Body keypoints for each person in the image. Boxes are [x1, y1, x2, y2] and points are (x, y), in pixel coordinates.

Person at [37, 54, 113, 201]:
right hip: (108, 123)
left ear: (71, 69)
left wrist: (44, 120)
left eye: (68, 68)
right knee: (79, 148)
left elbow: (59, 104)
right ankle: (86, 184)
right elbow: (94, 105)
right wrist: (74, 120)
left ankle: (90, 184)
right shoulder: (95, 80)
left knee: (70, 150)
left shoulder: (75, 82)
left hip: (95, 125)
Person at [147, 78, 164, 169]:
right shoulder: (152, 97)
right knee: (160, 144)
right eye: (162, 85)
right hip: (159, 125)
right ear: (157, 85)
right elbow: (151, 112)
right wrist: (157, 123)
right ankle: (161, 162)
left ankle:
####
## [Work instruction]
Copy the records above exactly, beginning at the line that contains "left ear: (71, 69)" and stopping after the line that contains "right hip: (159, 125)".

## [Answer to this problem]
left ear: (71, 69)
left wrist: (44, 120)
left eye: (68, 68)
right knee: (79, 148)
left elbow: (59, 104)
right ankle: (86, 184)
right elbow: (94, 105)
right wrist: (74, 120)
left ankle: (90, 184)
right shoulder: (95, 80)
left knee: (70, 150)
left shoulder: (75, 82)
left hip: (95, 125)
Person at [147, 78, 164, 169]:
right shoulder: (152, 97)
right knee: (160, 144)
right eye: (162, 85)
right hip: (159, 125)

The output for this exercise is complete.